Excerpts from a dataset:

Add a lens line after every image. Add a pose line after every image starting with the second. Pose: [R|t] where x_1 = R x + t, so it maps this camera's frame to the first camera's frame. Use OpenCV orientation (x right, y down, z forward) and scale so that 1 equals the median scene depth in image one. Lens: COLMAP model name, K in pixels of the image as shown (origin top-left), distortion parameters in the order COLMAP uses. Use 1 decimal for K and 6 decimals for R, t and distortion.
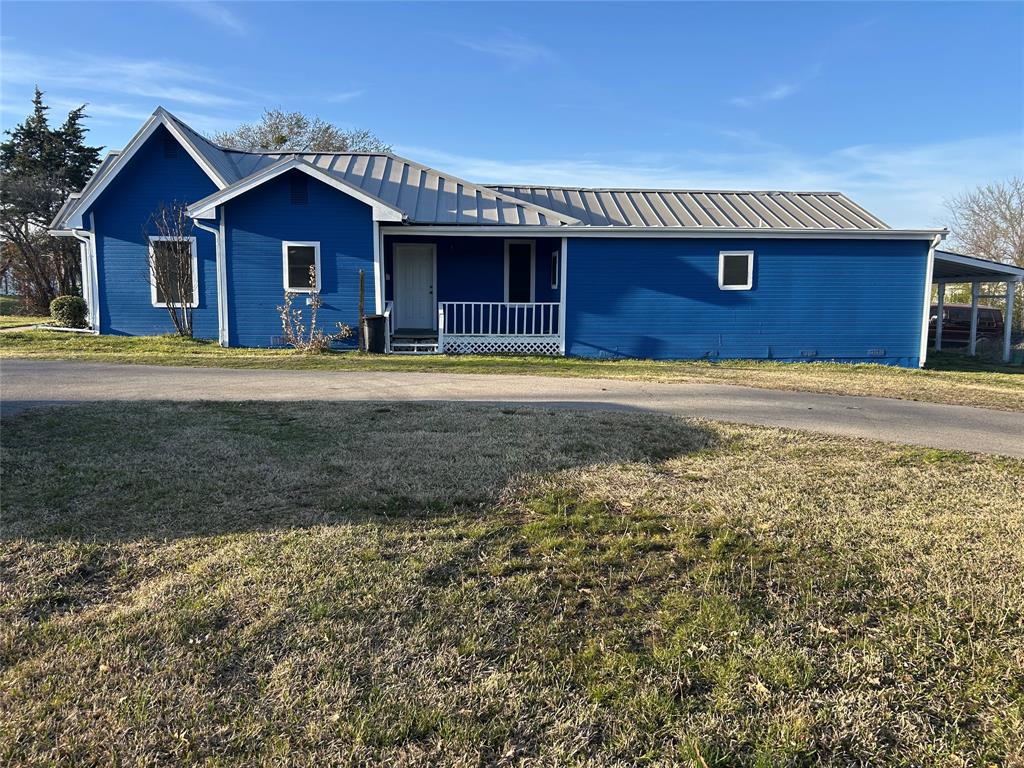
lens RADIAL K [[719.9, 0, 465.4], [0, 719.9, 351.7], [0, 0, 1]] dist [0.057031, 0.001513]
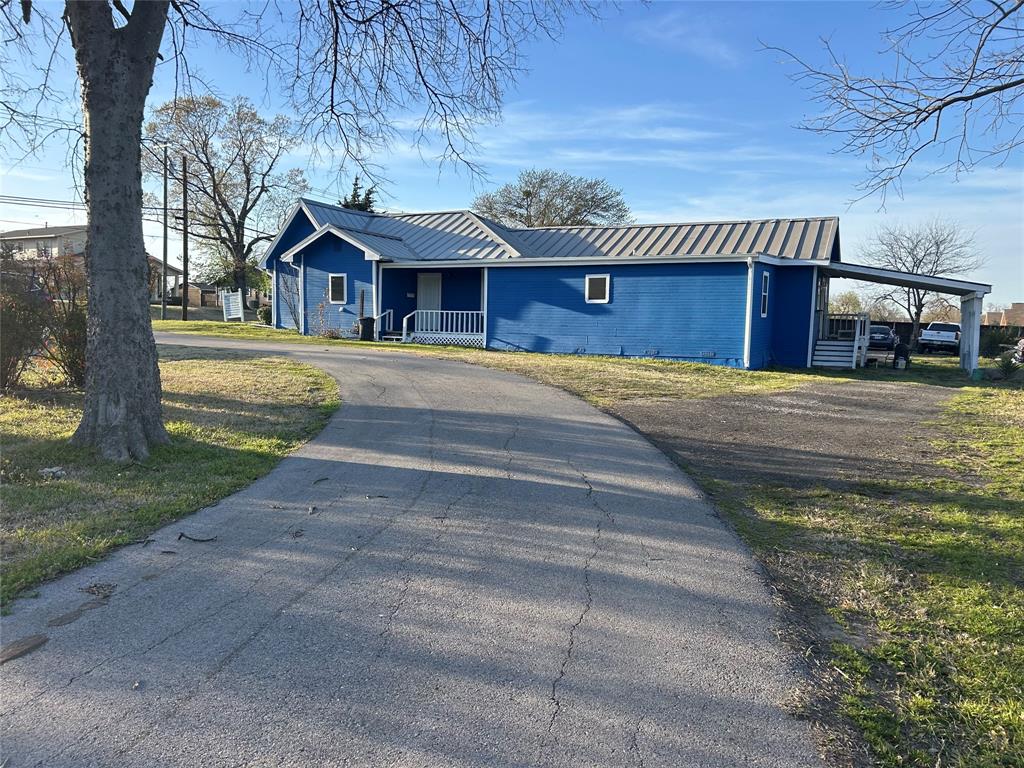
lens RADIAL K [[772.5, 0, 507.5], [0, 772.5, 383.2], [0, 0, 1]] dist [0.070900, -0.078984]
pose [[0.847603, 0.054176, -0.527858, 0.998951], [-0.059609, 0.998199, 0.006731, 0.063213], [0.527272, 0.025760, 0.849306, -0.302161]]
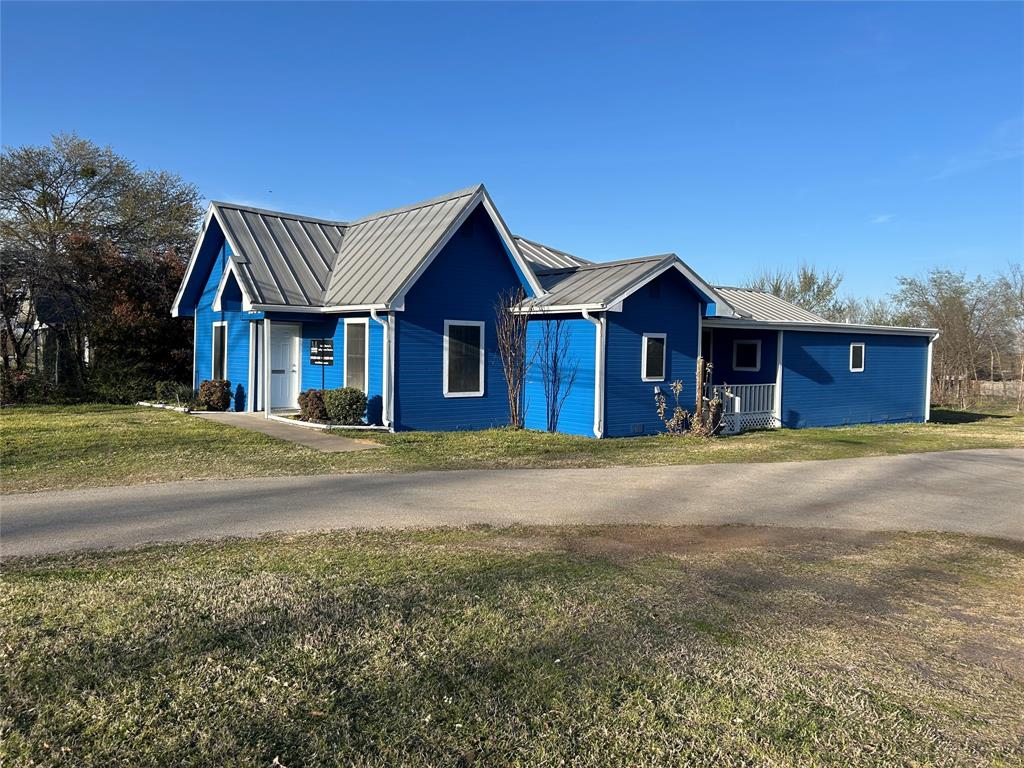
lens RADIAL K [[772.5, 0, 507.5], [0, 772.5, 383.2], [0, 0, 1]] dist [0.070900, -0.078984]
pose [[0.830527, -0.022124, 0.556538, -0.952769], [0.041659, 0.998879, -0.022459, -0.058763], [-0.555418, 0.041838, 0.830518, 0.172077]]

What to produce
Change "lens line" to "intrinsics line" in the entries above and reproduce them with nothing else altered. Omit the pictures from your answer.

Solved problem
Add a intrinsics line after every image. Add a pose line after every image starting with the second. Pose: [R|t] where x_1 = R x + t, so it maps this camera's frame to the first camera's frame. Use OpenCV orientation (x right, y down, z forward) and scale so that 1 equals the median scene depth in image one. Lens: COLMAP model name, K in pixels of the image as shown (origin top-left), distortion parameters in the order COLMAP uses. Use 1 decimal for K and 6 decimals for R, t and distortion.
lens RADIAL K [[719.9, 0, 465.4], [0, 719.9, 351.7], [0, 0, 1]] dist [0.057031, 0.001513]
lens RADIAL K [[772.5, 0, 507.5], [0, 772.5, 383.2], [0, 0, 1]] dist [0.070900, -0.078984]
pose [[0.847603, 0.054176, -0.527858, 0.998951], [-0.059609, 0.998199, 0.006731, 0.063213], [0.527272, 0.025760, 0.849306, -0.302161]]
lens RADIAL K [[772.5, 0, 507.5], [0, 772.5, 383.2], [0, 0, 1]] dist [0.070900, -0.078984]
pose [[0.830527, -0.022124, 0.556538, -0.952769], [0.041659, 0.998879, -0.022459, -0.058763], [-0.555418, 0.041838, 0.830518, 0.172077]]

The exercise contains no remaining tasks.